April 11, 2018
There are only a few places in the ocean where the dynamics of the microbial organisms are so tightly coupled that they give rise to perfect synchronicity. The North Pacific Subtropical Gyre (NPSG) that we are sailing through for this research cruise is one of these special places. In this ecosystem, light is one of the main drivers of photosynthetic carbon fixation by phytoplankton. Consequently, light also affects the supply of organic matter (i.e. carbon) to larger organisms in the food web. The interactions between light and marine microbes are complex, and they vary over depth, time, space, and different environmental conditions. Fortunately, the inherent properties of light itself provides us with some tools to work with.

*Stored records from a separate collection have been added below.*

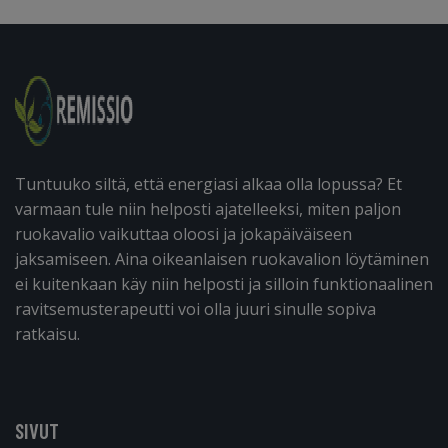
Tuntuuko siltä, että energiasi alkaa olla lopussa? Et
varmaan tule niin helposti ajatelleeksi, miten paljon
ruokavalio vaikuttaa oloosi ja jokapäiväiseen
jaksamiseen. Aina oikeanlaisen ruokavalion löytäminen
ei kuitenkaan käy niin helposti ja silloin funktionaalinen
ravitsemusterapeutti voi olla juuri sinulle sopiva
ratkaisu.
SIVUT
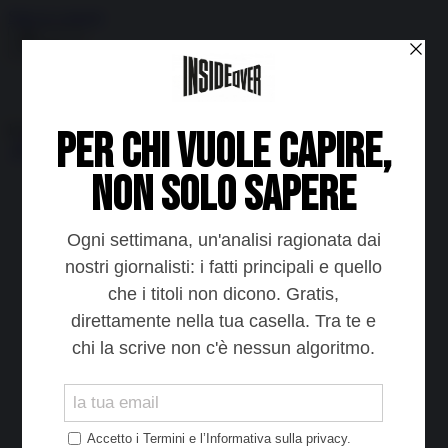
Skip to content
Menu
Inside the news, Over the world
Accedi
Abbonati
Home
Ultime notizie
Cerca
Newsletter
Corsi
Glass Economy
Terza Guerra del Golfo
Gaza
Media e Potere
OSINT
Geopolitica della salute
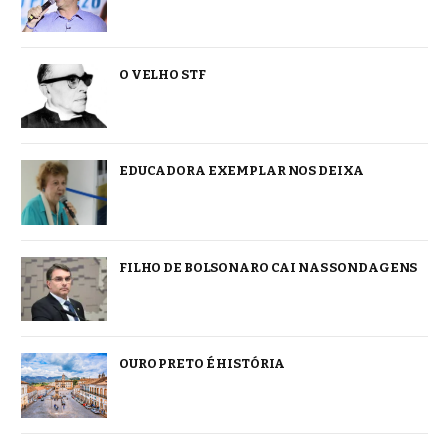
O VELHO STF
EDUCADORA EXEMPLAR NOS DEIXA
FILHO DE BOLSONARO CAI NAS SONDAGENS
OURO PRETO É HISTÓRIA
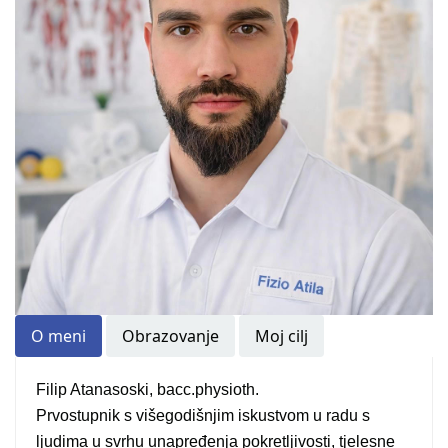
O meni
Obrazovanje
Moj cilj
Filip Atanasoski, bacc.physioth.
Prvostupnik s višegodišnjim iskustvom u radu s
ljudima u svrhu unapređenja pokretljivosti, tjelesne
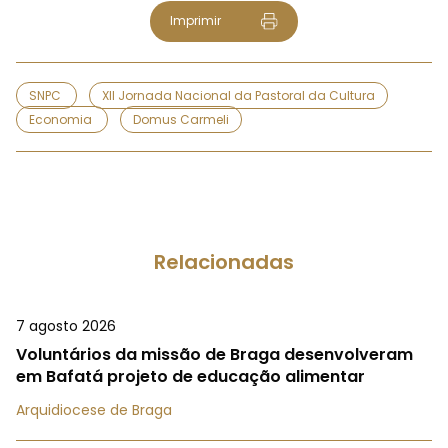
Imprimir
SNPC
XII Jornada Nacional da Pastoral da Cultura
Economia
Domus Carmeli
Relacionadas
7 agosto 2026
Voluntários da missão de Braga desenvolveram
em Bafatá projeto de educação alimentar
Arquidiocese de Braga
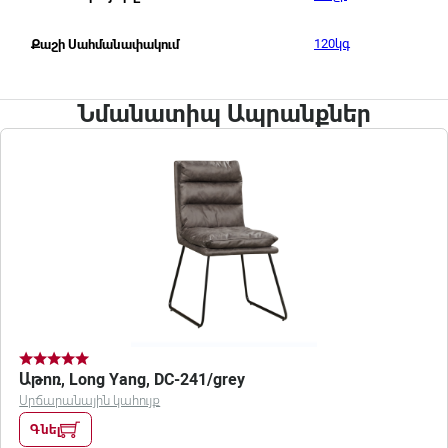
120կգ
Քաշի Սահմանափակում
Նմանատիպ Ապրանքներ
Աթոռ, Long Yang, DC-241/grey
Սրճարանային կահույք
Գնել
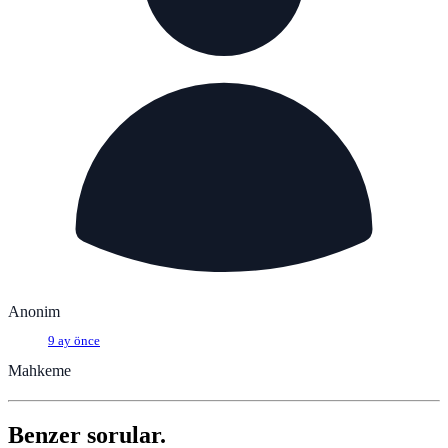
Anonim
9 ay önce
Mahkeme
Benzer sorular.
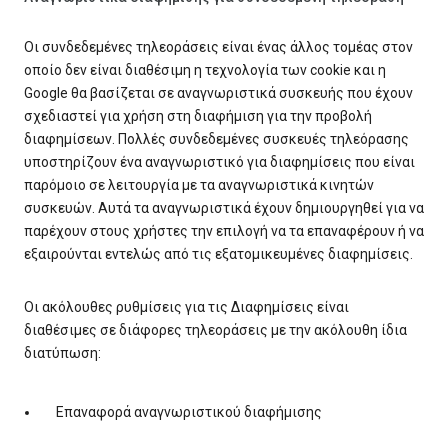
Οι συνδεδεμένες τηλεοράσεις είναι ένας άλλος τομέας στον
οποίο δεν είναι διαθέσιμη η τεχνολογία των cookie και η
Google θα βασίζεται σε αναγνωριστικά συσκευής που έχουν
σχεδιαστεί για χρήση στη διαφήμιση για την προβολή
διαφημίσεων. Πολλές συνδεδεμένες συσκευές τηλεόρασης
υποστηρίζουν ένα αναγνωριστικό για διαφημίσεις που είναι
παρόμοιο σε λειτουργία με τα αναγνωριστικά κινητών
συσκευών. Αυτά τα αναγνωριστικά έχουν δημιουργηθεί για να
παρέχουν στους χρήστες την επιλογή να τα επαναφέρουν ή να
εξαιρούνται εντελώς από τις εξατομικευμένες διαφημίσεις.
Οι ακόλουθες ρυθμίσεις για τις Διαφημίσεις είναι
διαθέσιμες σε διάφορες τηλεοράσεις με την ακόλουθη ίδια
διατύπωση:
Επαναφορά αναγνωριστικού διαφήμισης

When light encounters a particle in the ocean (e.g phytoplankton, bacteria, zooplankton, minerals, detritus) two things can happen: this light can get absorbed by the particle, or scattered in different directions. The amount of light that gets absorbed or scattered (we can measure both!) is a complex function of the concentration of particles in the water, their size, and their composition. By knowing particle concentration, we can infer the balance between cellular growth and organic matter transfer and characterize the dynamics of the food web. By knowing size, we can calculate how much of the fixed CO2 is incorporated into phytoplankton biomass. By knowing their composition, we can distinguish living and dead particles and diagnose which particles are more likely to be exported from the surface-lit layer down to the seafloor, removing that carbon from the system for thousands of year. The field of bio-optical oceanography thus aims to use the optical properties of the water as tools to help make sense of particle dynamics in the ocean (Figure 1).
The interactions and carbon transfer between the microorganisms that make up the marine food web are so synchronized to the diel (light/dark) cycle that their individual dynamics are directly linked to bulk changes in particle concentration. This is clearly observed by the particle beam attenuation coefficient, an optical property that is often used as a surrogate for changes in the overall concentration of particles sized 0.5-100 micrometers (μm) in the water. This range encompasses most of the phytoplankton we are expecting to see in this region of the NPSG. We have been measuring beam attenuation during the Falkor cruise, and the clear diel cycles we observe help inform the balance between daytime production and nighttime loss of particles (Figure 2).
The difference between daytime production and nighttime loss of particles is an important term called “net community production” (NCP). NCP depicts how much carbon may be exported to the deep ocean and, yet, it remains poorly characterized. Describing how particle concentration, size, composition and diversity change over time and space has huge implications. Ultimately, it may help us understand the pathways and fates of carbon in the ocean and how those may change with a changing climate. We are all hoping these rhythms won’t fade as our oceans continue to be stressed by human activities. Either way, we will be out here, listening to the ocean breathe.